## start

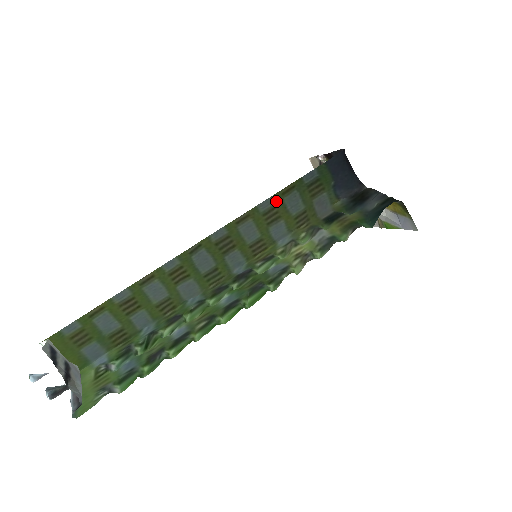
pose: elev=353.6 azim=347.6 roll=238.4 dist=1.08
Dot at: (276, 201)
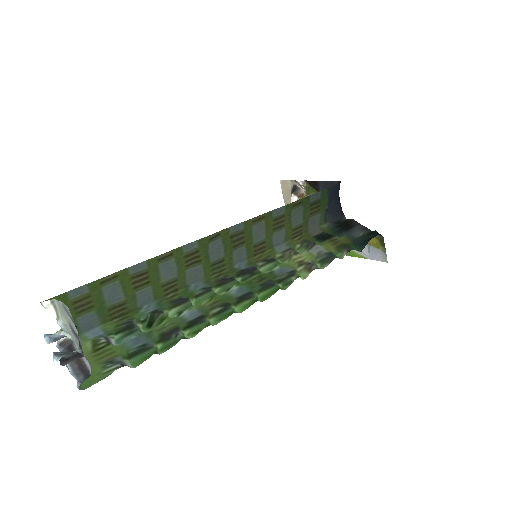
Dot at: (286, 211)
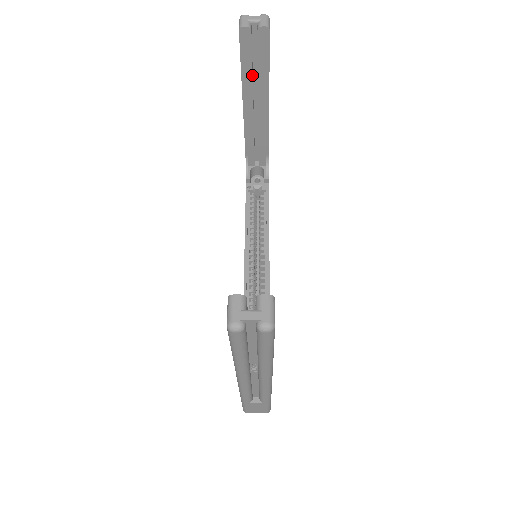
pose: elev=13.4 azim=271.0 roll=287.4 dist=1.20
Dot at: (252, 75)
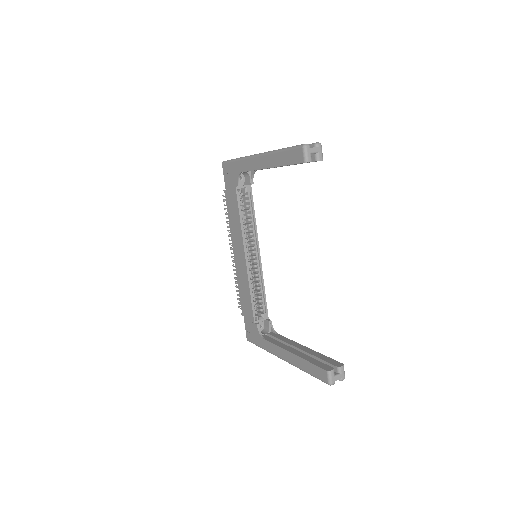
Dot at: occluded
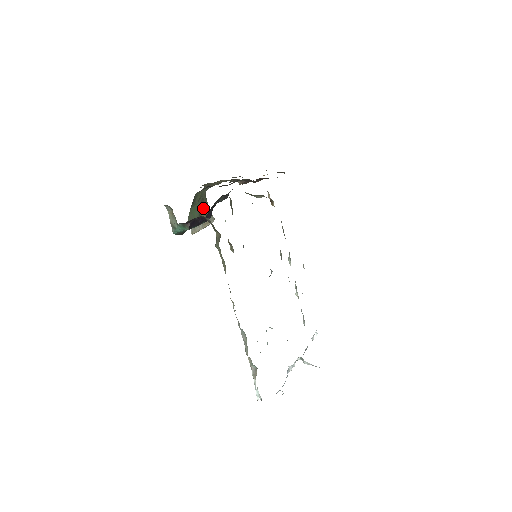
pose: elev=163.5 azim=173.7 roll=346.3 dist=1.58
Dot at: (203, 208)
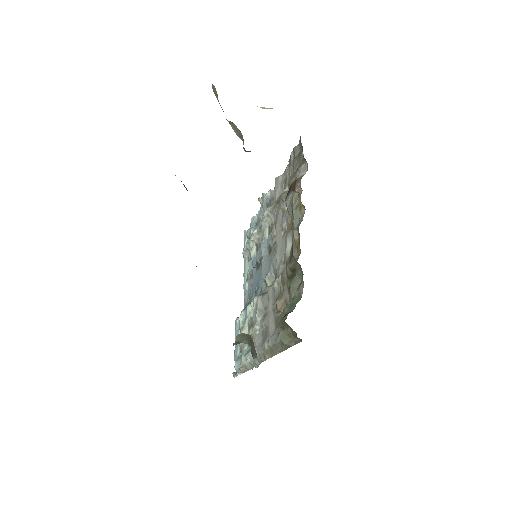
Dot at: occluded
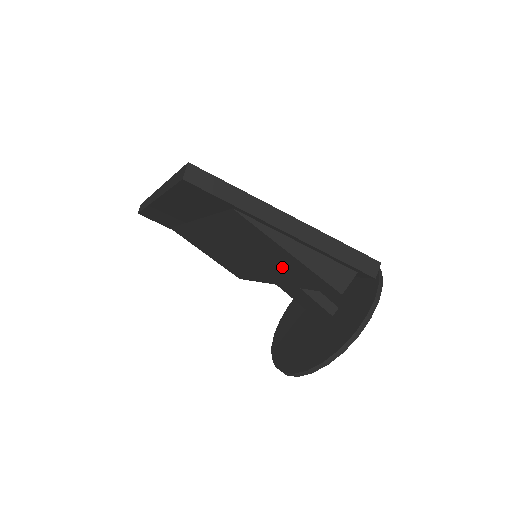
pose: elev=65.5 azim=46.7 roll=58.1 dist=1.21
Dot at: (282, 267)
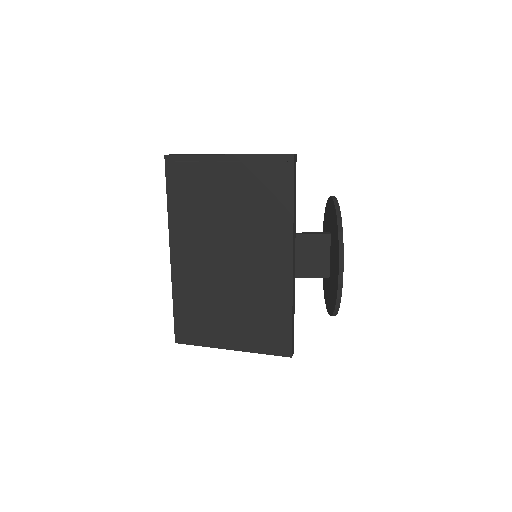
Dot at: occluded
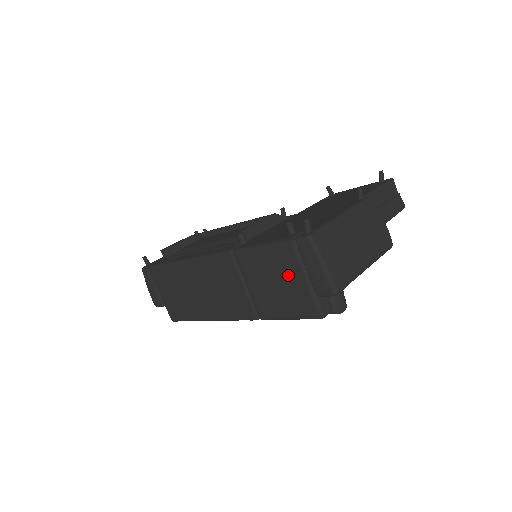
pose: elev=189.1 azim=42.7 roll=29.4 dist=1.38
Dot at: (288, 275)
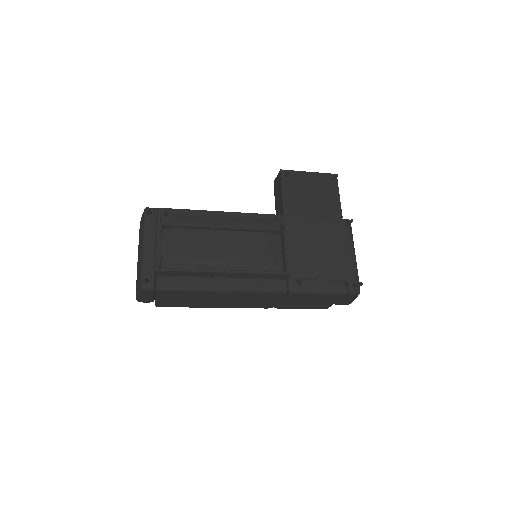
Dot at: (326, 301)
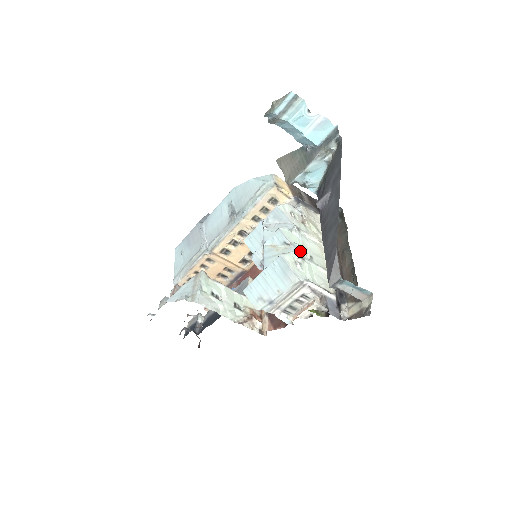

## end
## start

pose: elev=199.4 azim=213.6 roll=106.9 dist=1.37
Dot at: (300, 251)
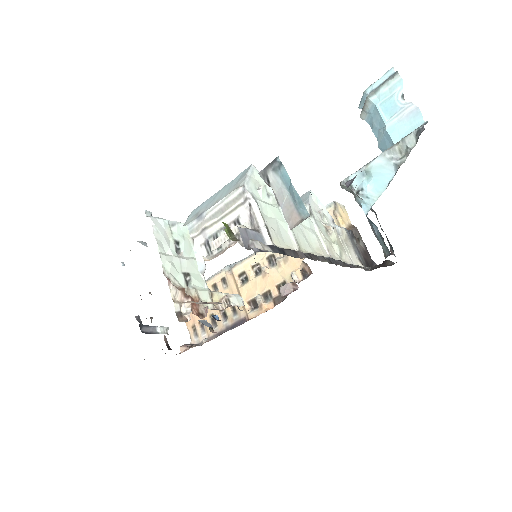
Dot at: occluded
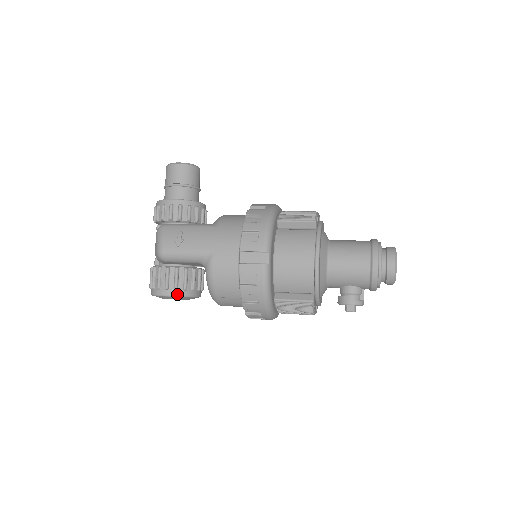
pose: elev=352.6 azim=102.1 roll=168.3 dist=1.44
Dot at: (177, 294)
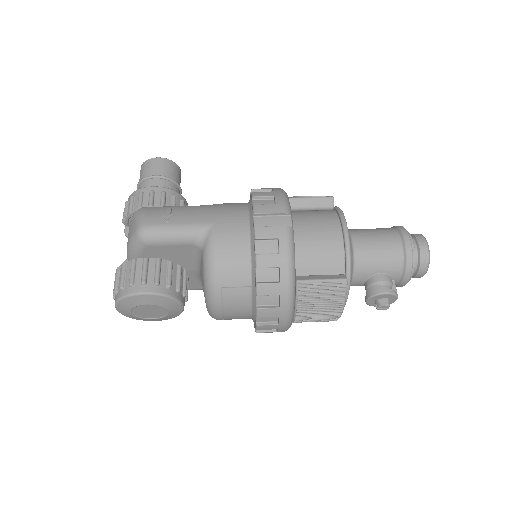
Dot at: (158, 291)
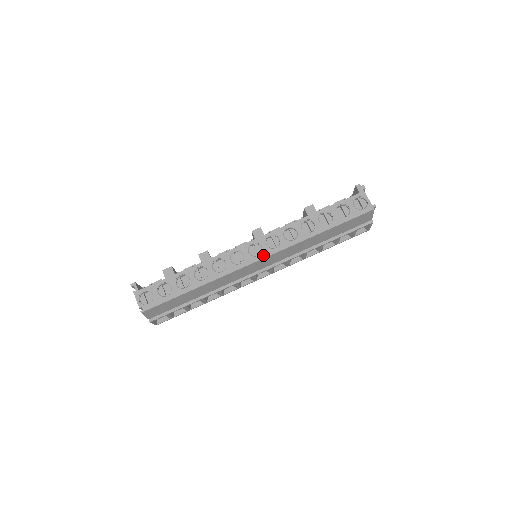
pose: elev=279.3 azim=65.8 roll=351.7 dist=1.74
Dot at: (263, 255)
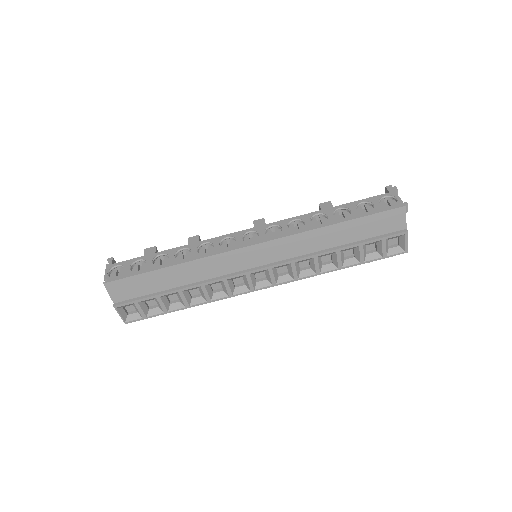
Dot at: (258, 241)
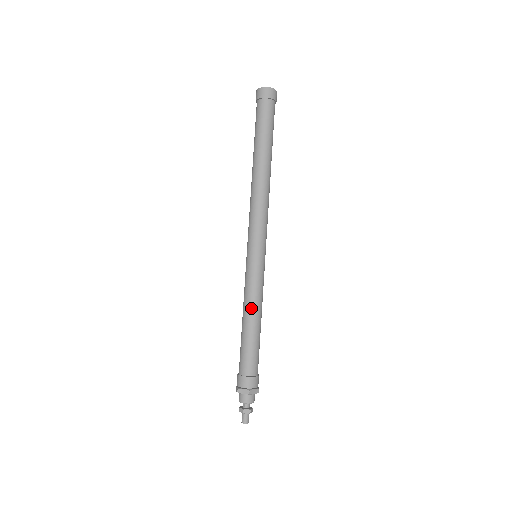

## end
## start

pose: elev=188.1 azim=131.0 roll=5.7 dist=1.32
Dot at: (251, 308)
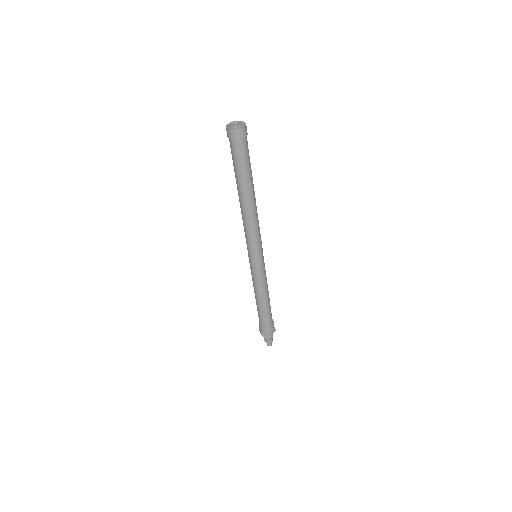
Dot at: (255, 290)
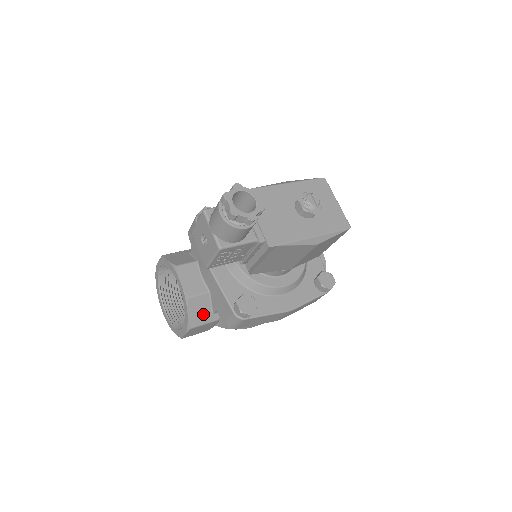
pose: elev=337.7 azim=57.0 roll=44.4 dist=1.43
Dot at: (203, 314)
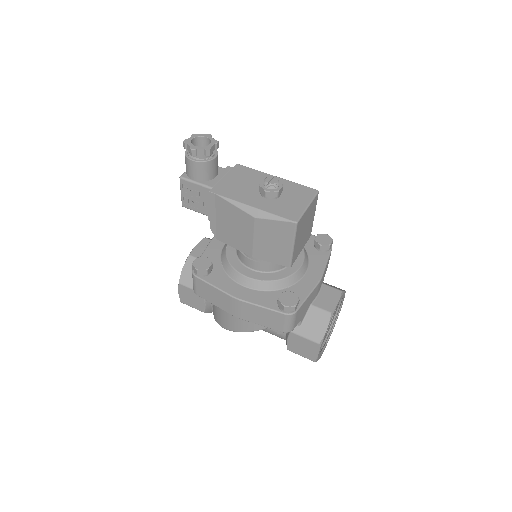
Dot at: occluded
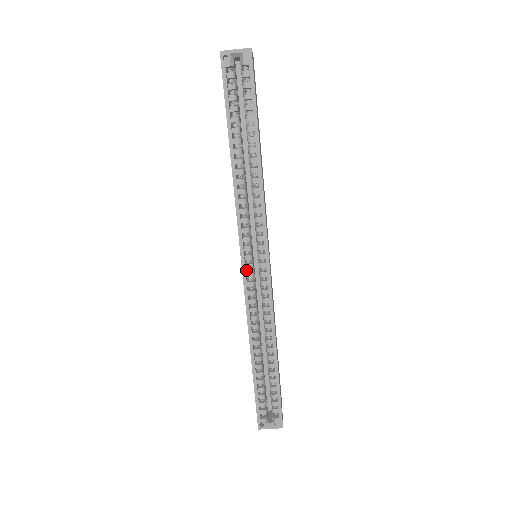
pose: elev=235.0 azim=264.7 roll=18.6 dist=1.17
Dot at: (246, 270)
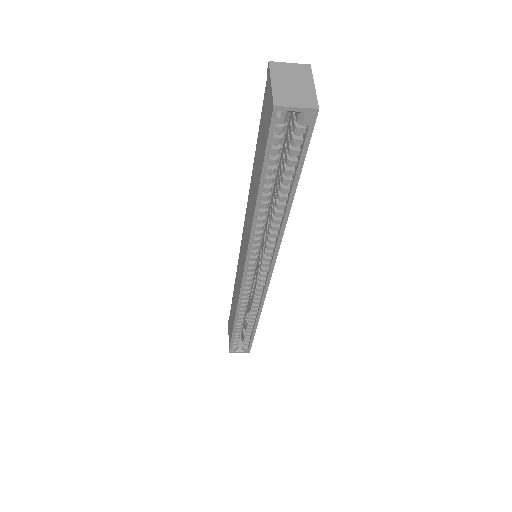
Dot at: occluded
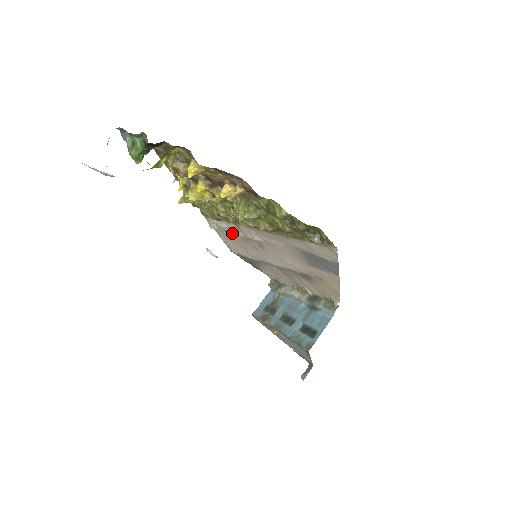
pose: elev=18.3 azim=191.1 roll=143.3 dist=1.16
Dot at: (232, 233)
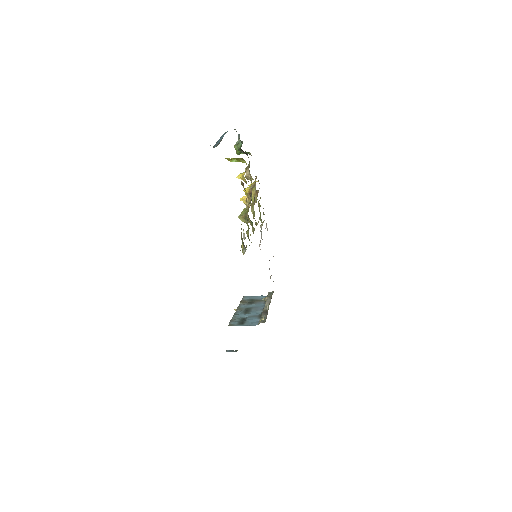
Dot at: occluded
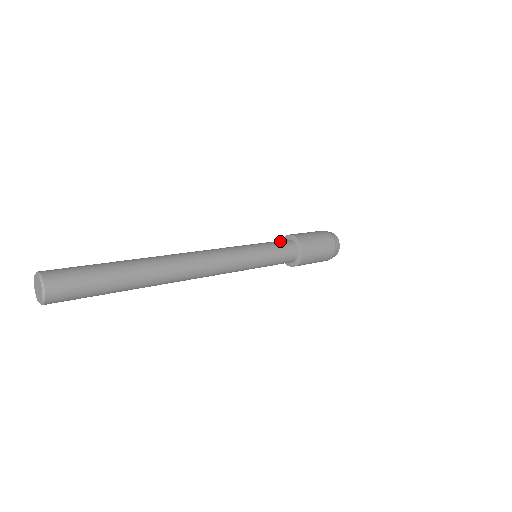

## end

**Task to complete:** Rewrite the entries from the line with "pose: elev=65.5 azim=46.7 roll=58.1 dist=1.21" to the line with "Dot at: (326, 301)", changing "pose" to "view" and keeping everything else the same. Leave the pictures out of your answer.

**The completed task:**
view: elev=65.5 azim=46.7 roll=58.1 dist=1.21
Dot at: (282, 267)
Dot at: occluded
view: elev=189.1 azim=42.7 roll=29.4 dist=1.38
Dot at: (288, 275)
Dot at: (326, 301)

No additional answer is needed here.